# want to build small gravel screen have questions



## burntside bob (Sep 27, 2010)

planning on building a small gravel screen plant
been thinking about it for last couple years have several ideas on paper.
need some input on what may work.
presently thinking of a 40 degree sloping deck
screen deck fixed at bottom of screen to box frame with pin and bushings at each corner of bottom of screen frame.
top of screen frame each corner would have a spring between screen deck and box frame, springs up in the air by screen frame.
Thinking of using an electric viabrator from Vibro manufactors to shake the screen.
I figure with the viabrator and the steep slope 40 degrees it would not plug up to bad and I would not have to shovel it off all the time.
Would place heavy bars under screen to act as grizzly below screen cloth.
Power for electric viabrator would be from a small gas powered generator.
Screen deck length 9 feet.
Feed (top of screen frame) height 9 feet
screen width 8 feet ( more then likly two screens next to each other)
box length to collect screened product 10 feet.
One 6,000 lb axle from old small equipment trailer on rear and pintel hitch in front to pull it.
would feed it with 2 yard loader bucket.
Any comments on the design.
Should it have a spring at each corner of the screen deck? or would the bottom of the screen attached to the box frame with a pin and bushing allowing it to rotate ( swivel up and down) be workable?
ProScreen is now using the Vibro electric viabrators on their screens so it much work to shake the screen deck, but theirs is not fixed via a pin inside a pair of bushings at the bottom of the screen deck attaching it to box frame.
Any comments, sure looking for many comments on this topic.
Thank you for your comments in advance.
Burntside Bob


----------



## The Terra Firma (Sep 8, 2011)

I have extensive crushing/screening expiereance. 40 degrees is steep.
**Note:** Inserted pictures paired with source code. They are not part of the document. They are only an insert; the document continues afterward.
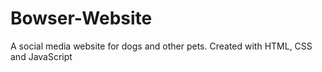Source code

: # Bowser-Website
A social media website for dogs and other pets. Created with HTML, CSS and JavaScript

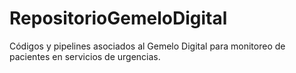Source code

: # RepositorioGemeloDigital
Códigos y pipelines asociados al Gemelo Digital para monitoreo de pacientes en servicios de urgencias.
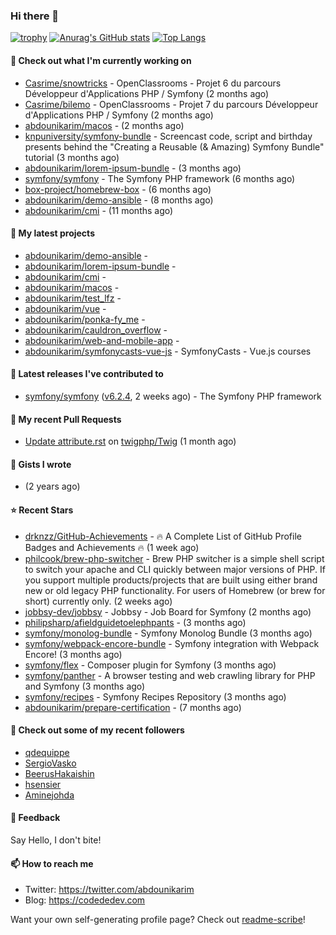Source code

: ### Hi there 👋

[![trophy](https://github-profile-trophy.vercel.app/?username=abdounikarim&theme=onestar&row=1&column=7&no-frame=true&margin-w=13)](https://github.com/ryo-ma/github-profile-trophy)
[![Anurag's GitHub stats](https://github-readme-stats.vercel.app/api?username=abdounikarim&show_icons=true&theme=dark&count_private=true&hide_border=true)](https://github.com/anuraghazra/github-readme-stats)
[![Top Langs](https://github-readme-stats.vercel.app/api/top-langs/?username=abdounikarim&langs_count=8&layout=compact&theme=dark&hide_border=true)](https://github.com/anuraghazra/github-readme-stats)

#### 👷 Check out what I'm currently working on

- [Casrime/snowtricks](https://github.com/Casrime/snowtricks) - OpenClassrooms - Projet 6 du parcours Développeur d&#39;Applications PHP / Symfony (2 months ago)
- [Casrime/bilemo](https://github.com/Casrime/bilemo) - OpenClassrooms - Projet 7 du parcours Développeur d&#39;Applications PHP / Symfony (2 months ago)
- [abdounikarim/macos](https://github.com/abdounikarim/macos) -  (2 months ago)
- [knpuniversity/symfony-bundle](https://github.com/knpuniversity/symfony-bundle) - Screencast code, script and birthday presents behind the &#34;Creating a Reusable (&amp; Amazing) Symfony Bundle&#34; tutorial (3 months ago)
- [abdounikarim/lorem-ipsum-bundle](https://github.com/abdounikarim/lorem-ipsum-bundle) -  (3 months ago)
- [symfony/symfony](https://github.com/symfony/symfony) - The Symfony PHP framework (6 months ago)
- [box-project/homebrew-box](https://github.com/box-project/homebrew-box) -  (6 months ago)
- [abdounikarim/demo-ansible](https://github.com/abdounikarim/demo-ansible) -  (8 months ago)
- [abdounikarim/cmi](https://github.com/abdounikarim/cmi) -  (11 months ago)

#### 🌱 My latest projects

- [abdounikarim/demo-ansible](https://github.com/abdounikarim/demo-ansible) - 
- [abdounikarim/lorem-ipsum-bundle](https://github.com/abdounikarim/lorem-ipsum-bundle) - 
- [abdounikarim/cmi](https://github.com/abdounikarim/cmi) - 
- [abdounikarim/macos](https://github.com/abdounikarim/macos) - 
- [abdounikarim/test_lfz](https://github.com/abdounikarim/test_lfz) - 
- [abdounikarim/vue](https://github.com/abdounikarim/vue) - 
- [abdounikarim/ponka-fy_me](https://github.com/abdounikarim/ponka-fy_me) - 
- [abdounikarim/cauldron_overflow](https://github.com/abdounikarim/cauldron_overflow) - 
- [abdounikarim/web-and-mobile-app](https://github.com/abdounikarim/web-and-mobile-app) - 
- [abdounikarim/symfonycasts-vue-js](https://github.com/abdounikarim/symfonycasts-vue-js) - SymfonyCasts - Vue.js courses

#### 🔭 Latest releases I've contributed to

- [symfony/symfony](https://github.com/symfony/symfony) ([v6.2.4](https://github.com/symfony/symfony/releases/tag/v6.2.4), 2 weeks ago) - The Symfony PHP framework

#### 🔨 My recent Pull Requests

- [Update attribute.rst](https://github.com/twigphp/Twig/pull/3775) on [twigphp/Twig](https://github.com/twigphp/Twig) (1 month ago)

#### 📓 Gists I wrote

- [](https://gist.github.com/b237278802559acb0bcf1e2516ba718e) (2 years ago)

#### ⭐ Recent Stars

- [drknzz/GitHub-Achievements](https://github.com/drknzz/GitHub-Achievements) - 🔥 A Complete List of GitHub Profile Badges and Achievements 🔥 (1 week ago)
- [philcook/brew-php-switcher](https://github.com/philcook/brew-php-switcher) - Brew PHP switcher is a simple shell script to switch your apache and CLI quickly between major versions of PHP. If you support multiple products/projects that are built using either brand new or old legacy PHP functionality. For users of Homebrew (or brew for short) currently only. (2 weeks ago)
- [jobbsy-dev/jobbsy](https://github.com/jobbsy-dev/jobbsy) - Jobbsy - Job Board for Symfony (2 months ago)
- [philipsharp/afieldguidetoelephpants](https://github.com/philipsharp/afieldguidetoelephpants) -  (3 months ago)
- [symfony/monolog-bundle](https://github.com/symfony/monolog-bundle) - Symfony Monolog Bundle (3 months ago)
- [symfony/webpack-encore-bundle](https://github.com/symfony/webpack-encore-bundle) - Symfony integration with Webpack Encore! (3 months ago)
- [symfony/flex](https://github.com/symfony/flex) - Composer plugin for Symfony (3 months ago)
- [symfony/panther](https://github.com/symfony/panther) - A browser testing and web crawling library for PHP and Symfony (3 months ago)
- [symfony/recipes](https://github.com/symfony/recipes) - Symfony Recipes Repository (3 months ago)
- [abdounikarim/prepare-certification](https://github.com/abdounikarim/prepare-certification) -  (7 months ago)

#### 👯 Check out some of my recent followers

- [qdequippe](https://github.com/qdequippe)
- [SergioVasko](https://github.com/SergioVasko)
- [BeerusHakaishin](https://github.com/BeerusHakaishin)
- [hsensier](https://github.com/hsensier)
- [Aminejohda](https://github.com/Aminejohda)

#### 💬 Feedback

Say Hello, I don't bite!

#### 📫 How to reach me

- Twitter: https://twitter.com/abdounikarim
- Blog: https://codededev.com

Want your own self-generating profile page? Check out [readme-scribe](https://github.com/muesli/readme-scribe)!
What are you going to screen? topsoil? sand? How wide? I see you have 9 foot length. Are you going to use standard size screens? (4x5 or 4x6) do you have a speed regulated feeder? or just dump right on the screen.

There are lots of variables, but i could point you in the right direction.


----------



## burntside bob (Sep 27, 2010)

*reply to questions asked*

The screens will be 8 feet wide so two 4 x 9 screens along side each other.
screens would be 1 inch opening.
the 40 degree slop is for the screen design that only has springs on top of the screen deck (at top of 9 foot length) at bottom of screen deck it would be mounted via hinges to collection box.
I have other design with a spring at each corner and a 22 degree slope of the screen deck. 
gravel would be dumped on the screen from a front end loader bucket.
I want to build a grizzly above the screen deck so large rocks do not hit the screens and roll down the grizzly off the plant on the ground.
screen material mostly pit run, some top soil at job sites.
what it is, a collection box open on one end 10 feet long and 8 feet wide.
single axle on back pintle hitch in front.
sloping screen deck sloped down towards enclosed end of box.
open end of box to remove screened fines with front end loader.
screen deck shaked via counter weight powered by small gas engine via belts or vibrator electric motor a Vibco product. top of screen attached to collection deck frame with springs on e on each corner. bottom of screen deck attached to collect box with hinges all along the front of collect box. Or a spring at each corner at bottom of screen deck attached to collect box.
Do not have much $ to spend and steel is now very expensive.
Low usage may be a couple hundred yards a year.


----------



## The Terra Firma (Sep 8, 2011)

you need a way to keep screens tight.
And atleast 15hp motor to spin/shake a deck that size. 
springs at each corner should work. (car coil springs even)
You should put a rubber damper/heavy duty bungee on both sided of the deck that go from the shaker box(moving) to frame(not moving) at a 45 deg angle in the same direction as the screen slope. They need a bit of tension to help the screen deck have an angular/eliptical motion to keep a standing wave from developing. It would also help in subduing any unwanted ocillations that could build up and damage screen deck and tearing itself apart.


----------